Extraordinary Rendition (Cumbancha)

Rupa & the April Fishes bookend their debut album with brief field recordings—a midday siren, Pacific waves crashing on the shore, transit crowds, a foghorn—from their hometown, San Francisco. In between these markers they take us on a trip to places resonant in singer-songwriter Rupa’s past and heart.

Extraordinary Rendition is a kaleidoscope of roots-based styles and genres, its light refracted through the eyes of a semi-nomadic Indo-American woman who grew up in California, lived in France and India, and has let her imagination run free in Eastern Europe and Argentina. Most of the songs are in French, but that shouldn’t put anyone off. Rupa’s stated intention is for the primary focus to be on the musical colours and textures that she and the seven April Fishes create, rather than her lyrics.

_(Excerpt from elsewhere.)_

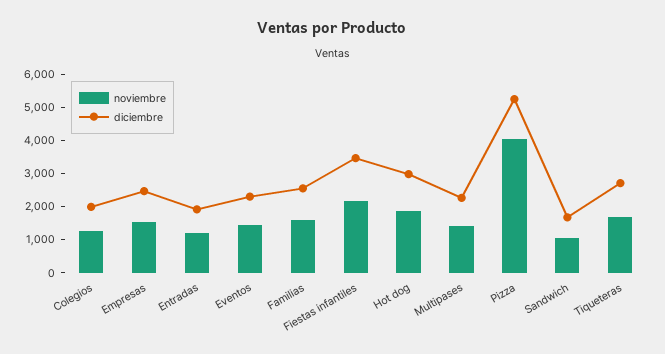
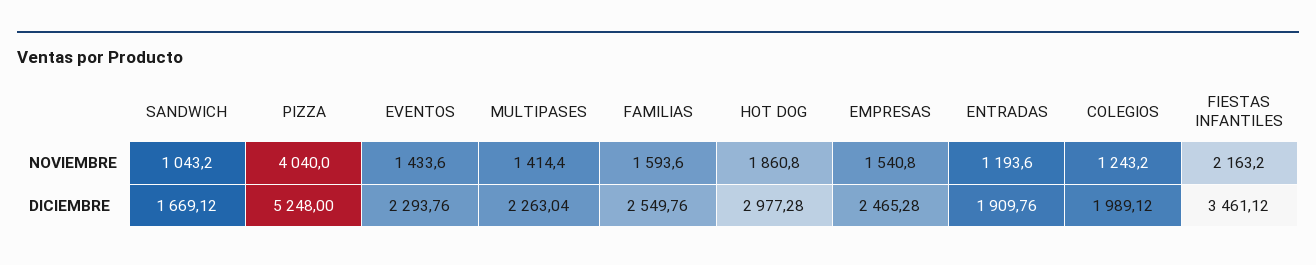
noviembre, Tiqueteras: 1750 -> none
diciembre, Tiqueteras: 2750 -> none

Rupa’s voice is finely-nuanced, supple, and slightly breathy. The mainly-acoustic band features two cellists, two accordionists, and a trumpeter, and their arrangements are excellent, drawing out the essence of the songs with sensitivity and a sense of adventure. The ambiance is circus-like one minute, late-night cantina the next. Paris’s chansonnier and swing jazz traditions are well-represented, and there are strong influences from tango, Rom and Balkan music, and Mexican norteño waltzes and polkas. The songs are unashamedly sentimental but never sappy. With such an impressive first statement Rupa & the April Fishes are clearly a West Coast band to watch.